The fact that adding access would require changes in the software of the
product or the network etc should also not automatically be considered a
fundamental alteration since most accessibility features would require one
of these. Such changes in software would of course be if a change to
software fundamentally changed the original functionality (negatively) or
price range etc.
I hope this is clearer.
If there are any questions on this though - we should get some really good
clear language from the access board to use since 'Fundamental Alteration'
is such a key term for us to understand - and not one that we get to
Gregg C Vanderheiden Ph.D.
> -----Original Message-----
> From: = EMAIL ADDRESS REMOVED =
> [mailto: = EMAIL ADDRESS REMOVED = ] On Behalf Of
> Jim Tobias
> Sent: Wednesday, April 04, 2007 8:36 AM
> To: 'TEITAC Subpart A Subcommittee'; 'TEITAC
> Telecommunications Subcommittee'
> Subject: Re: [teitac-telecom] [teitac-subparta] Fundamental
> Gregg wrote:
> > It was made clear in the 255 regulations that ADDING
> ACCESSIBILITY is
> > never and should never be considered a fundamental alteration -
> > except if it fundamentally altered the original function.
> I don't see such a statement anywhere in the Section 255
> regulations; can you please cite this?
> Here is the text regarding fundamental alteration:
> "(d) A fourth factor in making readily achievable assessments
> is whether the accessibility solution results in a
> fundamental alteration of the product.
> This factor, derived by extension from the "undue burden"
> criteria of the ADA, takes into consideration the effect
> adding an accessibility feature might have on a given
> product. For example, it may not be readily achievable to add
> a large display for low vision users to a small pager
> designed to fit in a pocket, because making the device
> significantly larger would be a fundamental alteration of the
> device. On the other hand, adding a voice output may not
> involve a fundamental alteration and would serve both blind
> and low vision users. In addition, adding an infrared port
> might be readily achievable and would allow a large-display
> peripheral device to be coupled to it. Of course fundamental
> alteration means a change in the fundamental characteristic
> of the product, not merely a cosmetic or esthetic change."
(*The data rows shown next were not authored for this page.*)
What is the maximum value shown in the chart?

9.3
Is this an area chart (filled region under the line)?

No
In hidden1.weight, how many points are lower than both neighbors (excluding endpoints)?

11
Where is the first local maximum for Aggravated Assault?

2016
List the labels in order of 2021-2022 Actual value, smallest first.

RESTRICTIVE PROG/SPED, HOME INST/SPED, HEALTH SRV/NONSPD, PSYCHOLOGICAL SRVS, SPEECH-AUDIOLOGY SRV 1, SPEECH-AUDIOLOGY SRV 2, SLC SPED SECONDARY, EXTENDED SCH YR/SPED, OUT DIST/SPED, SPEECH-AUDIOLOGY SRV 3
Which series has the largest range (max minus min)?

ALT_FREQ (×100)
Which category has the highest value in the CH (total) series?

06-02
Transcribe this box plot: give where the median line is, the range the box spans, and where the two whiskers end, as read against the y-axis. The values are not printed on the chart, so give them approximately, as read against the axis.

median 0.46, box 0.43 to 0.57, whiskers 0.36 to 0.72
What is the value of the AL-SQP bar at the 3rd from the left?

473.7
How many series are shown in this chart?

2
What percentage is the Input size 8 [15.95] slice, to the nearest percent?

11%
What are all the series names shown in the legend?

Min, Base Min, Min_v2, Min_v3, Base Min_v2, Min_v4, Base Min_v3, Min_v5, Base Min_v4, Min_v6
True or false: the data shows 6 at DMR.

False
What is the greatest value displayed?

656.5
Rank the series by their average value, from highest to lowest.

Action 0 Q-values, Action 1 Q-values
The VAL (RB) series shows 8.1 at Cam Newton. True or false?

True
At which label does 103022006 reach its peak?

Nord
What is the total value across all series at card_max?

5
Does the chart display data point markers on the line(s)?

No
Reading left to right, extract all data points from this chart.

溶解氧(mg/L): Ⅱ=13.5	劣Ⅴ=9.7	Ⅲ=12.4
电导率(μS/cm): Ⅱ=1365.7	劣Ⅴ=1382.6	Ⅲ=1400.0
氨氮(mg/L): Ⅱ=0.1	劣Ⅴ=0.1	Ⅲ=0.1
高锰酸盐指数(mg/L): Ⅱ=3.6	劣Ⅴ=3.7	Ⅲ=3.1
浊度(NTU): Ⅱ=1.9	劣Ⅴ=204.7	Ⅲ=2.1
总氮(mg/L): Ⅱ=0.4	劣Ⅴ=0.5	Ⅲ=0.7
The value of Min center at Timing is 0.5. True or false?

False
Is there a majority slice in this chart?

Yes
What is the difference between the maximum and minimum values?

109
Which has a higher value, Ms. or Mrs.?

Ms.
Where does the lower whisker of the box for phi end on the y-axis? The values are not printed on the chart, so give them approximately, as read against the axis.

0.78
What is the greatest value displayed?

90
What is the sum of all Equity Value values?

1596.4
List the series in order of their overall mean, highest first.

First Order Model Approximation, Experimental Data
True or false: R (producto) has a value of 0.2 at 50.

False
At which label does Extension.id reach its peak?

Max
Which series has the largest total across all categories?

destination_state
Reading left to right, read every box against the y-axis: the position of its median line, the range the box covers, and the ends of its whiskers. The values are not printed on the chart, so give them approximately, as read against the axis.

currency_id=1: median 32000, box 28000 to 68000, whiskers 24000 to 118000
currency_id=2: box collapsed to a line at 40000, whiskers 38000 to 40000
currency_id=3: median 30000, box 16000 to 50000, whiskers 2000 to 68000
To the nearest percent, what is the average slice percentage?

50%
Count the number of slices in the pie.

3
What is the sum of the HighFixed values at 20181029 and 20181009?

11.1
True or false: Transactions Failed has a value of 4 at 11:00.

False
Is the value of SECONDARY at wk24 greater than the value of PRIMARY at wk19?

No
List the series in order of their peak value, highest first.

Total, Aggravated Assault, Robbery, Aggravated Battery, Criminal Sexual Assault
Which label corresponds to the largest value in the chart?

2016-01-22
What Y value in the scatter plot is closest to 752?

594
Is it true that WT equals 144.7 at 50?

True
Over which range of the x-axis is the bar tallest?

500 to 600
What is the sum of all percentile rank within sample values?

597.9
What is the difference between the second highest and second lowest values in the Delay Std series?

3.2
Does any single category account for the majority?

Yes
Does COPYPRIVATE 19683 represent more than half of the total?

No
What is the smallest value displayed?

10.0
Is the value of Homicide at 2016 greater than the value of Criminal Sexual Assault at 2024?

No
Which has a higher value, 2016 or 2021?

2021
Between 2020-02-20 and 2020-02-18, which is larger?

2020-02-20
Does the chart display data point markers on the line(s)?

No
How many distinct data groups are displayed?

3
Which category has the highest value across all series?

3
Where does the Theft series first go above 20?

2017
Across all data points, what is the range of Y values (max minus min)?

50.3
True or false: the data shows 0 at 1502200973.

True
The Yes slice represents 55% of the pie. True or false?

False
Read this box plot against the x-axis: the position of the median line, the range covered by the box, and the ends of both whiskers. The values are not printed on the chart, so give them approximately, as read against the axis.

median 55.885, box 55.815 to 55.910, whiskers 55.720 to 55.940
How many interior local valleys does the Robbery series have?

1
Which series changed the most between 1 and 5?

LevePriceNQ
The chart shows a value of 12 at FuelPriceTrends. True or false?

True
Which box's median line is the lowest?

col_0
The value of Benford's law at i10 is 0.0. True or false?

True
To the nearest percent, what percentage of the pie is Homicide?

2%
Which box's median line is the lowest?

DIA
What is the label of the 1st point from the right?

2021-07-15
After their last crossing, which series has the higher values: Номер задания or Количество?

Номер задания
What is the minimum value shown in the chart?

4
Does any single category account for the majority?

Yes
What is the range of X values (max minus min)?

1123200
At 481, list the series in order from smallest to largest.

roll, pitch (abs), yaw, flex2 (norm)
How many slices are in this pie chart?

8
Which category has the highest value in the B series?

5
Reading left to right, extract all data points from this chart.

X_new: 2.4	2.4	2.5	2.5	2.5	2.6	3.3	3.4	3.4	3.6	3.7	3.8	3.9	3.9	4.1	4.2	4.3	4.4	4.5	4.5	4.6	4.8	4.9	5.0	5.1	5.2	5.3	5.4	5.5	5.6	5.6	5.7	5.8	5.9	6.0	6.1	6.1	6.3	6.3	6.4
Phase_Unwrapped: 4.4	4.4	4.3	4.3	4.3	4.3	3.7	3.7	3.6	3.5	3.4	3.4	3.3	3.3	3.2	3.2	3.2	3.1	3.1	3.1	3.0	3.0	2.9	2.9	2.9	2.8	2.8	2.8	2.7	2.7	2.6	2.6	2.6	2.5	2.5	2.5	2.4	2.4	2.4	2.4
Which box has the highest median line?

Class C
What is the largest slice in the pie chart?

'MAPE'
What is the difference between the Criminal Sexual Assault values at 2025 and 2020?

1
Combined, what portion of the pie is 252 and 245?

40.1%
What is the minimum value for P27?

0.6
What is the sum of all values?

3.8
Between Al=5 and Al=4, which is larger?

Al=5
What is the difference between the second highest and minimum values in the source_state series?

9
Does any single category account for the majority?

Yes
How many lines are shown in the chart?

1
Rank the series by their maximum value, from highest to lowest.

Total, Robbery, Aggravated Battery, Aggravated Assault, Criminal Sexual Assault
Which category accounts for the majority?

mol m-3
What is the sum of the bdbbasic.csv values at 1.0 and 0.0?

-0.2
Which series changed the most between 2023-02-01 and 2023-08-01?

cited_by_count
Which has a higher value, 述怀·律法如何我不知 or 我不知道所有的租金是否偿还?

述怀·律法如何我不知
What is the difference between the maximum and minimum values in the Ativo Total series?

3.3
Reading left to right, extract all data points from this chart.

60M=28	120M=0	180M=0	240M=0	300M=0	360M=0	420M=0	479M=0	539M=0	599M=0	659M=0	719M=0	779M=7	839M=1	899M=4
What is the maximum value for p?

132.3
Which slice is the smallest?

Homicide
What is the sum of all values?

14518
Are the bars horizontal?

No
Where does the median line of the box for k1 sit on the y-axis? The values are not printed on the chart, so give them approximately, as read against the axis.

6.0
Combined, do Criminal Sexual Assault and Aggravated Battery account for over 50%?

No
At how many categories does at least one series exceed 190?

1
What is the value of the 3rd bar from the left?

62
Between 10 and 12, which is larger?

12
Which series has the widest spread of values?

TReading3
> The Access Board's example of the large display on the small
> pager seems clear to me: it's a fundamental alteration
> because it affects an implicit "fundamental characteristic"
> of the product -- its size -- not because it interferes with
> the function the pager performs. Size is not the only
> criterion, of course. The Access Board's definition only
> excludes cosmetic or esthetic changes.
> Gregg wrote:
> > Adding text would not be a fundamental alteration if it didn't
> > fundamentally alter the ability to deliver voice telephony. Since
> > text requires less bandwidth and since it does not interfere with
> > voice it is difficult to see how it would fundamentally alter voice
> > telephony.
> Adding text may not fundamentally alter how the product
> delivers voice telephony, but it would alter the product.
> For example, you would have to have a keyboard (or at least a
> keyboard port), a display (or at least a display port), and
> the hardware and software to handle text input and display
> output. And that's only the change to the desktop unit --
> the server/PBX would also have to be modified to handle the
> text traffic.
> Gregg wrote:
> > Adding video would similarly not be a fundamental alteration UNLESS
> > the increased bandwidth required of video fundamentally altered the
> > ability to transmit voice communication.
> Adding video capability to a voice telephony system would
> also fundamentally alter it; the desktop unit would require a
> camera or camera port, and a display or display port.
> Additional changes to the server.
> Gregg wrote:
> > But simply the fact of adding text and voice should not be
> > a
> > fundamental alteration. This was clear in 255 and if it is
> > not clear in
> > 508 then we need to be sure that we add text so that it is indeed
> > clear.
> I agree -- there needs to be a lot more clarity on this.